In a previous post, I argued that colors are best used when mapped to quantitative variables in natural ways. I use this technique in work for my dissertation. Jon Peltier disagreed and we had a discussion in the comments section here. Jon made several good points, and I have tried to address some of his concerns. Below I discuss the progress I've made and compare the old and new figures.
I'm looking at the dynamics of campaigns, particularly how candidates interact with each other and with voters. In one component, I'm using data from the Wisconsin Advertising Project, which tracks each ad aired over the course of the campaign. The unit of analysis is the individual ad! This obviously requires some aggregation and extensive data manipulation that creates opportunity for lots of errors. The data are also extremely complicated. Plots are ideal tools in this situation. I've spent a lot of time lately looking at plots of the data in different media markets, at different levels of aggregation, etc.

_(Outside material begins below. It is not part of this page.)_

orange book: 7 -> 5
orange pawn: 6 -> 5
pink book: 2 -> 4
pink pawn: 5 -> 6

I'm trying to compare the negativity of television advertising by each campaign, but also paying attention to the rate of advertising. I usually arrange a matrix of time series plots with Kerry on the left and Bush on the right and let each row represent a media market. This makes it really easy to compare advertising strategies across candidates (left to right) and across media markets (top to bottom). I map time to the x-axis as usual, and, since I am most interested in negativity, map campaign negativity to the y-axis. But I think that ad frequency is an important component to consider as well. What graphical element should it be mapped to?
Some choices include:
- A third spatial dimension, which is barely worth mentioning.
- A second time series with a separate scale in the same plot. This seems a little confusing and doesn't emphasize my main variable. As Jon pointed out, the points where the lines intersect tend to be given too much attention by the reader.

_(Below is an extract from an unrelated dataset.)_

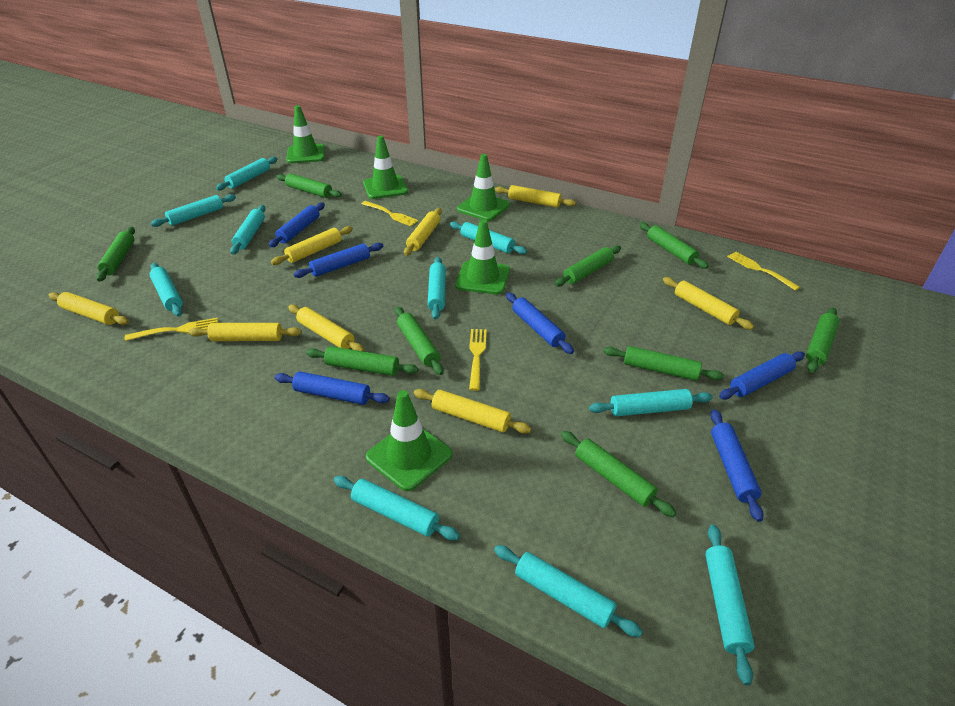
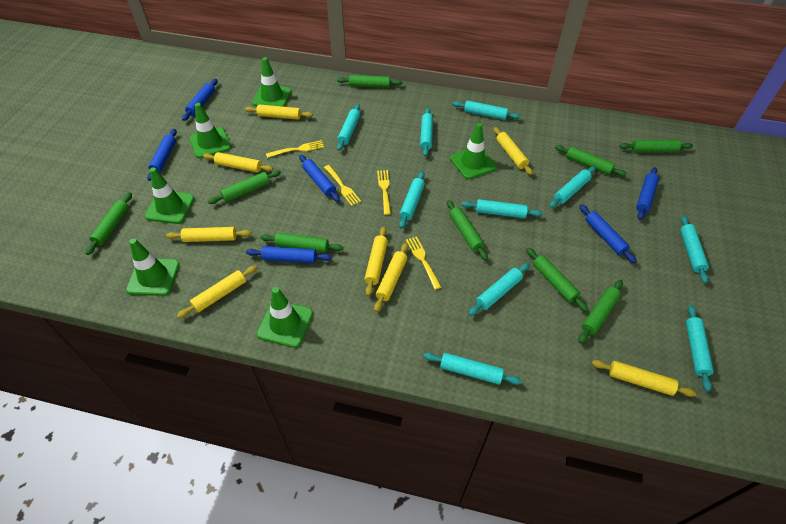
green traffic cone: 5 -> 6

- Two plots per candidate/market combination. This makes it more difficult to compare across candidates or markets.
- Coloring the line.
I like coloring the line the best. It doesn't distract from the main purpose of the plot, which is to look at negativity across time, but it does allow me to roughly check the relationship between negativity and frequency. But what colors should I use? I just started with the ggplot2 default gradient, which goes blue to red. This seems like a fairly intuitive coloring, since I naturally associate blue with inactivity and red with heavy activity. These plots are given below.
I posted a similar graph of faked data in a recent blog in which I discussed Jon Peltier's mapping of non-intuitive colors to qualitative variables. Jon was kind enough to provide thoughtful feedback on my graph and we had an interesting discussion in the comments section. He pointed out that the colors used above are misleading.

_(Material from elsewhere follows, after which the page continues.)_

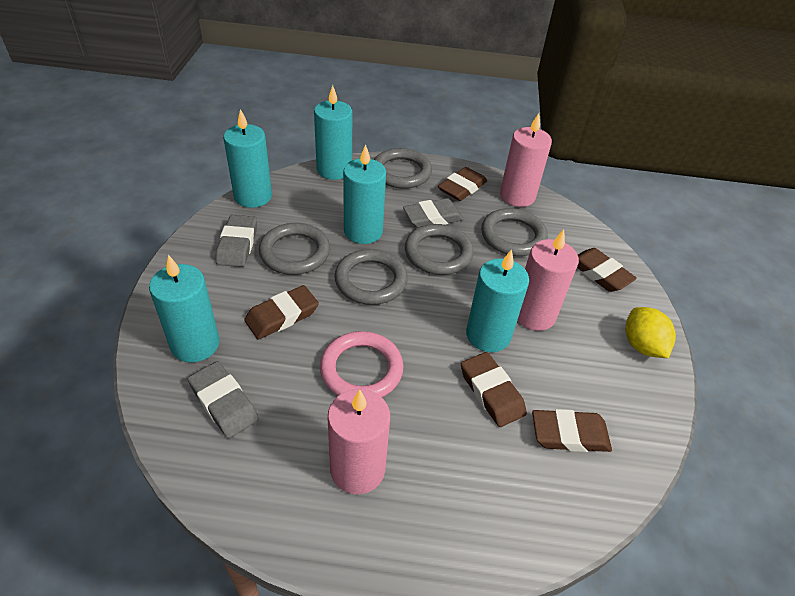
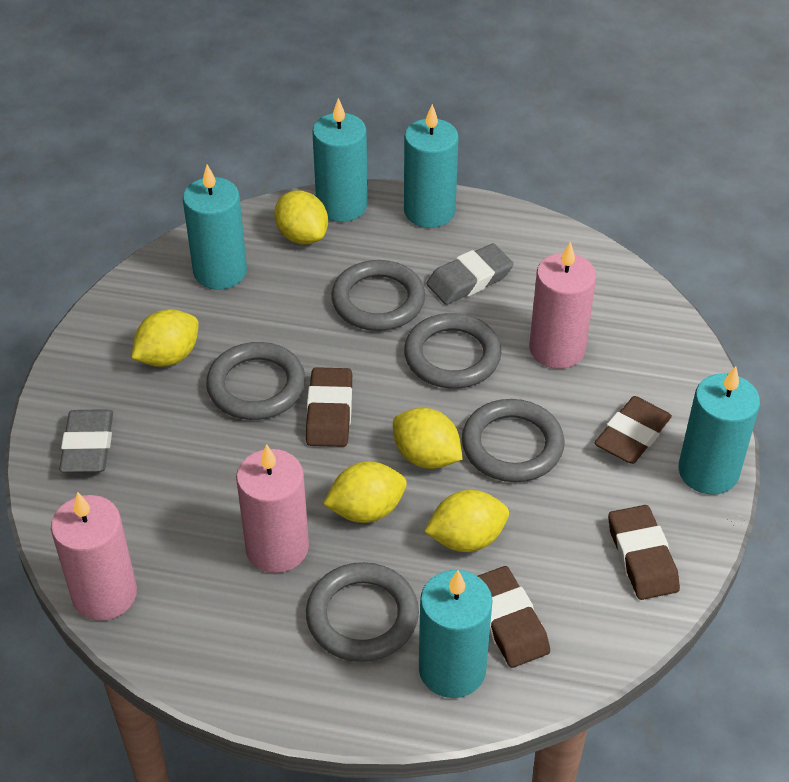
brown eraser: 5 -> 4
grey eraser: 3 -> 2
pink ring: 1 -> 0
yellow lemon: 1 -> 5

Color gradients are difficult to interpret. On your colored line, I can see that it’s blue at one end and red at the other, but it’s not so easy to determine which portion of the line is which intermediate shade of purple or magenta. In your legend, I am hard-pressed to differentiate between 40 and 60 in your legend, or also between 80 and 100, but the difference between 60 and 80 stands out very strongly. Is it my eyes, my monitor, or an underlying feature of human perception? I don’t know, but in any case it’s a problem.
He makes a great point and perhaps it is possible to improve the colors. Since these graphs are important to me, I certainly want to try. I took this paper by Zeileis et al as a starting point, particularly their ideas about sequential palettes (pp. 8-10).
Sequential palettes are used for coding numerical information that ranges in a certain interval where low values are considered to be uninteresting and high values are considered to be interesting....
The simplest solution is to employ light/dark contrasts, i.e. rely on the most basic perceptual axis. The interestingness can be coded by an increasing amount of gray corresponding to a decreasing luminance in HCL space.
This seems close to what I am trying to do. I want to look at the average ad negativity across time. But obviously average negativity is less important when very few ads are running. So I made a new color gradient that ranges from white, meaning no ads ran that day, to totally black, meaning 200 ads ran that day.
The improvement isn't as large as I had hoped, but I think the grayscale gradient works better than the blue-to-red. There is more contrast in the grayscale gradient, which I like better. The default color gradient basically gives a purple line, with some blue and red at the extremes. The grayscale gradient, on the other hand, shows a little more variation. It also nicely emphasizes the important areas (i.e. where the advertising is the heaviest). The changes in the scale still don't seem quite linear (e.g. the difference between 200 and 150 doesn't seem as large as the difference between 100 and 50 or 50 and 0). But I think it is an improvement.
Overall, I have to work more on this. I definitely think the new grayscale gradient works better. It gives a rough sense of the rate of advertising at any given point in the campaign and, importantly, emphasizes the areas of heavy advertising. Yet I think it can still be improved. I am changing only luminance in the figure, ranging the color from white to black. It is possible to vary two dimensions of the HCL space simultaneously as well, giving some color to the gradient. But for now, this seems like an improvement and I think I'll stick with it.